He has nothing to prevent him but too much idleness, which I have observed fills up a mans time much more completely, and leaves him less his own master, than any sort of employment whatsoever.
Idleness is the badge of gentry, the bane of body and mind, the nurse of naughtiness, the stepmother of discipline, the chief author of all mischief, one of the seven deadly sins, the cushion upon which the devil chiefly reposes, and a great cause not only of melancholy, but of many other diseases: for the mind is naturally active; and if it be not occupied about some honest business, it rushes into mischief or sinks into melancholy.
Some one, in casting up his accounts, put down a very large sum per annum for his idleness. But there is another account more awful than that of our expenses, in which many will find that their idleness has mainly contributed to the balance against them. From its very inaction, idleness ultimately becomes the most active cause of evil; as a palsy is more to be dreaded than a fever. The Turks have a proverb which says that the devil tempts all other men, but that idle men tempt the devil.
That period includes more than a hundred sentences that might be writ to express multiplication of nothings, and all the fatiguing perpetual business of having no business to do.
In my opinion, idleness is no less the pest of society, than of solitude. Nothing contracts the mind, nothing engenders trifles, tales, backbiting, slander, and falsities, so much as being shut up in a room, opposite each other, and reduced to no other occupation than the necessity of continual chattering. When all are employed, they speak only when they have something to say; but if you are doing nothing, you must absolutely talk incessantly, which of all constraints is the most troublesome and the most dangerous. I dare go even further, and maintain, that to render a circle truly agreeable, every one must be not only doing something, but something which requires a little attention.
It is no more possible for an idle man to keep together a certain stock of knowledge, than it is possible to keep together a stock of ice exposed to the meridian sun. Every day destroys a fact, a relation, or an influence; and the only way of preserving the bulk and value of the pile is by constantly adding to it.
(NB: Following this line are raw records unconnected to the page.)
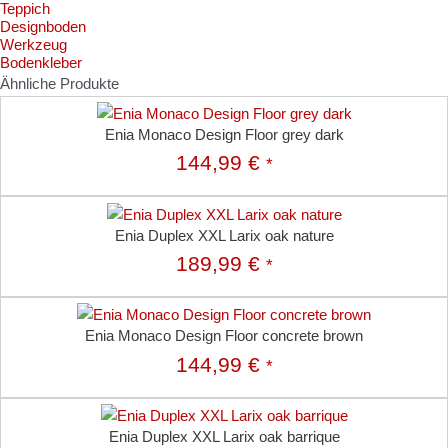
Teppich
Designboden
Werkzeug
Bodenkleber
Ähnliche Produkte
Enia Monaco Design Floor grey dark
144,99
€
*
Enia Duplex XXL Larix oak nature
189,99
€
*
Enia Monaco Design Floor concrete brown
144,99
€
*
Enia Duplex XXL Larix oak barrique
Nor is excess the only thing by which sin breaks men in their health, and the comfortable enjoyment of themselves; but many are also brought to a very ill and languishing habit of body by mere idleness; and idleness is both itself a great sin, and the cause of many more.
So long as idleness is quite shut out from our lives, all the sins of wantonness, softness, and effeminacy are prevented; and there is but little room for temptation.